PROBLEM: Decide whether each statement below agrees with the text on Healthy People 2020, answering yes or no and quoting the text's deciding words. 1. The reports in the series have come out every 10 years since 1979. 2. The report contains about 6,000 objectives. 3. Sleep disorders are among the issues the report takes up for the first time.

TEXT UNDER STUDY:
Healthy People 2020 is the latest in a series of Dept. of Health and Human Services reports issued every 10 years since 1979 to frame U.S. health priorities.
In addition to reducing health disparities, overarching goals are to create healthy environments, promote healthy behaviors for all Americans and help people live longer lives free of disease, disability and injury.
Reducing disparities requires guaranteeing that all people have access to healthy conditions where they live, work and play, said Shiriki Kumanyika, PhD, MPH, associate dean for health promotion and disease prevention at the University of Pennsylvania School of Medicine. "We need to ensure an environment within which people can be healthy," she said.
The ultimate aim is to eliminate preventable diseases, said HHS Secretary Kathleen Sebelius. Seventy-five percent of national health care spending, and seven out of 10 deaths annually, are due to chronic disease.
The report includes nearly 600 objectives and is "the nation's road map and compass for better health," said HHS Assistant Secretary for Health Howard K. Koh, MD, MPH (link).
"The goal is to have each person have the opportunity to reach their highest goal of attainable health," he said.
Some issues addressed in the report for the first time include adolescent and elderly health, blood disorders, dementia, genomics, global health, sleep disorders, and lesbian, gay, bisexual and transgender health.
HHS also announced a contest challenging teams of software experts and health officials to develop user-friendly applications to allow those working on health initiatives at the local level to access, record and track data about related efforts nationwide.
Efforts spurred by the 2020 goals need to involve partnerships and be evidence-based, said Jonathan Fielding, MD, MPH, director of the Los Angeles County Dept. of Public Health and chair of the HHS Advisory Committee on National Health Promotion and Disease Prevention Objectives.
"We need to make sure we look at the evidence," he said.

DATA LISTING:
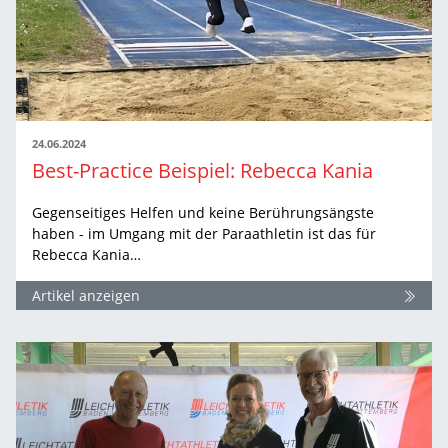
24.06.2024
Best-Practice Beispiel: Rebecca Kania
Gegenseitiges Helfen und keine Berührungsängste
haben - im Umgang mit der Paraathletin ist das für
Rebecca Kania…
Artikel anzeigen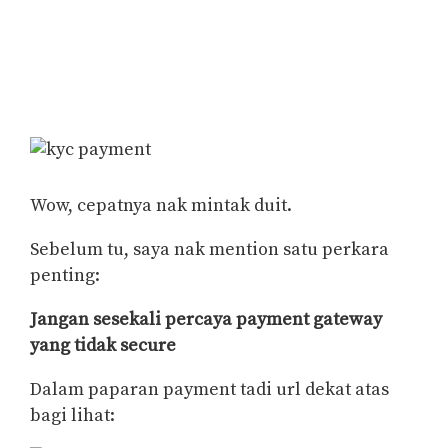
Wow, cepatnya nak mintak duit.
Sebelum tu, saya nak mention satu perkara
penting:
Jangan sesekali percaya payment gateway
yang tidak secure
Dalam paparan payment tadi url dekat atas
bagi lihat:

REPLY TO THE EXERCISE:
1. Yes: "issued every 10 years since 1979"
2. No: "The report includes nearly 600 objectives"
3. Yes: "Some issues addressed in the report for the first time include adolescent and elderly health, blood disorders, dementia, genomics, global health, sleep disorders"